8. Ruptures et continuités après-guerre
8.1 Rupture
Après 1945, le Rescrit impérial sur l’éducation et la morale scolaire furent abolis. Des textes comme Inu no Tegara furent rejetés comme « symboles du militarisme ».
8.2 Continuité
Le chien ne disparut pourtant pas des manuels. Il demeura sujet d’« amitié », de « responsabilité » et de « respect de la vie ». Le « chien loyal » devint « chien-ami », assurant une continuité sous des significations renouvelées.
9. Perspectives de recherche
Histoire de la compilation des manuels : retracer, à partir des archives du Ministère de l’Éducation, les processus d’adoption des supports canins.

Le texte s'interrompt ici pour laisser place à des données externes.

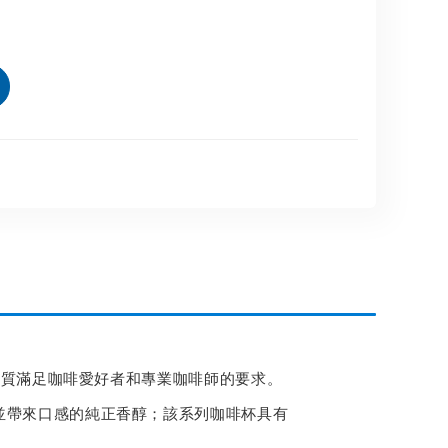
品質滿足咖啡愛好者和專業咖啡師的要求。
並帶來口感的純正香醇；該系列咖啡杯具有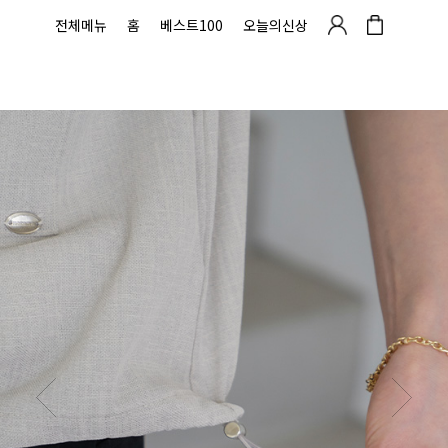
전체메뉴
홈
베스트100
오늘의신상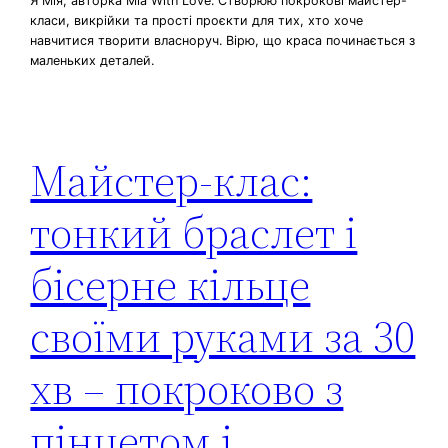
Я Мія, авторка Mia With Love. Створюю покрокові майстер-
класи, викрійки та прості проєкти для тих, хто хоче
навчитися творити власноруч. Вірю, що краса починається з
маленьких деталей.
Майстер-клас:
тонкий браслет і
бісерне кільце
своїми руками за 30
хв – покроково з
пінцетом і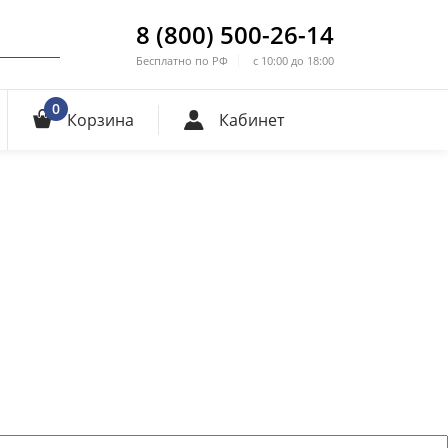
8 (800) 500-26-14
Бесплатно по РФ
с 10:00 до 18:00
0
Корзина
Кабинет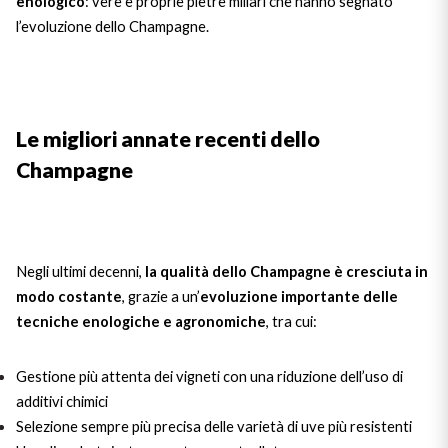
enologico
: vere e proprie pietre miliari che hanno segnato
Sicilian Wines
l’evoluzione dello Champagne.
Find out more
Tuscan Wines
Trentino Wines
Le migliori annate recenti dello
Champagne
Umbrian wines
Veneto Wines
Champagne wines
Negli ultimi decenni,
la qualità dello Champagne è cresciuta in
modo costante
, grazie a un’
evoluzione importante delle
Burgundy wines
tecniche enologiche e agronomiche
, tra cui:
Bordeaux wines
Gestione più attenta dei vigneti con una riduzione dell’uso di
additivi chimici
See all
Selezione sempre più precisa delle varietà di uve più resistenti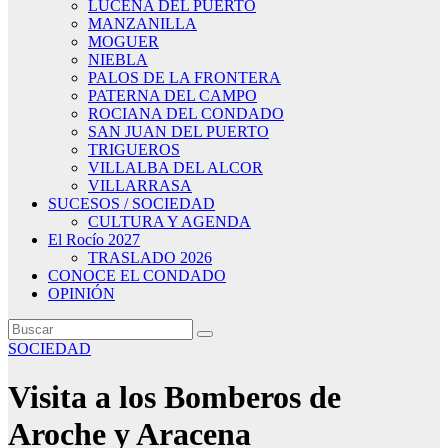
LUCENA DEL PUERTO
MANZANILLA
MOGUER
NIEBLA
PALOS DE LA FRONTERA
PATERNA DEL CAMPO
ROCIANA DEL CONDADO
SAN JUAN DEL PUERTO
TRIGUEROS
VILLALBA DEL ALCOR
VILLARRASA
SUCESOS / SOCIEDAD
CULTURA Y AGENDA
El Rocío 2027
TRASLADO 2026
CONOCE EL CONDADO
OPINIÓN
SOCIEDAD
Visita a los Bomberos de
Aroche y Aracena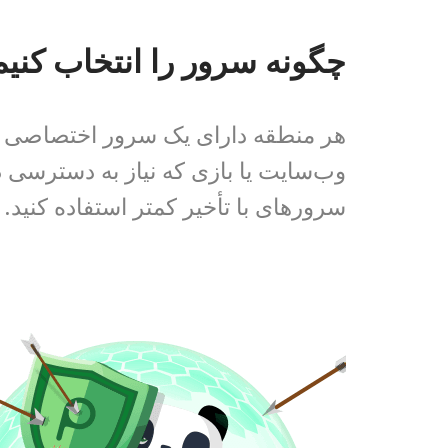
چگونه سرور را انتخاب کنیم
هر منطقه دارای یک سرور اختصاصی 
وب‌سایت یا بازی که نیاز به دسترسی دا
سرورهای با تأخیر کمتر استفاده کنید.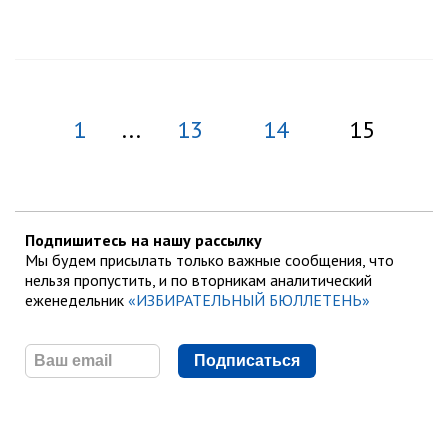
1
...
13
14
15
Подпишитесь на нашу рассылку
Мы будем присылать только важные сообщения, что
нельзя пропустить, и по вторникам аналитический
еженедельник
«ИЗБИРАТЕЛЬНЫЙ БЮЛЛЕТЕНЬ»
Подписаться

Écrits d’élèves : analyser rédactions et impressions pour étudier la réception.
Histoire culturelle animale : examiner conjointement système des chiens militaires, mouvement de préservation et école.
Comparaison internationale : préciser l’universalité et la spécificité de l’« éducation militariste » japonaise.
10. Conclusion
Les supports canins n’étaient pas de simples récits animaliers, mais des dispositifs éducatifs stratégiques destinés à incarner l’idéologie d’État chez les enfants.
Type Hachikō : loyauté domestique
Type chien militaire : loyauté nationale
Leur coexistence illustre la complexité de la pédagogie d’avant-guerre. En utilisant un être familier comme médiateur, l’enseignement a profondément façonné émotions, imagination et sens moral des enfants, soutenant l’intériorisation de la loyauté envers l’État. Malgré le changement de sens après-guerre, le rôle de ces supports demeure central pour l’histoire de l’éducation et l’histoire culturelle.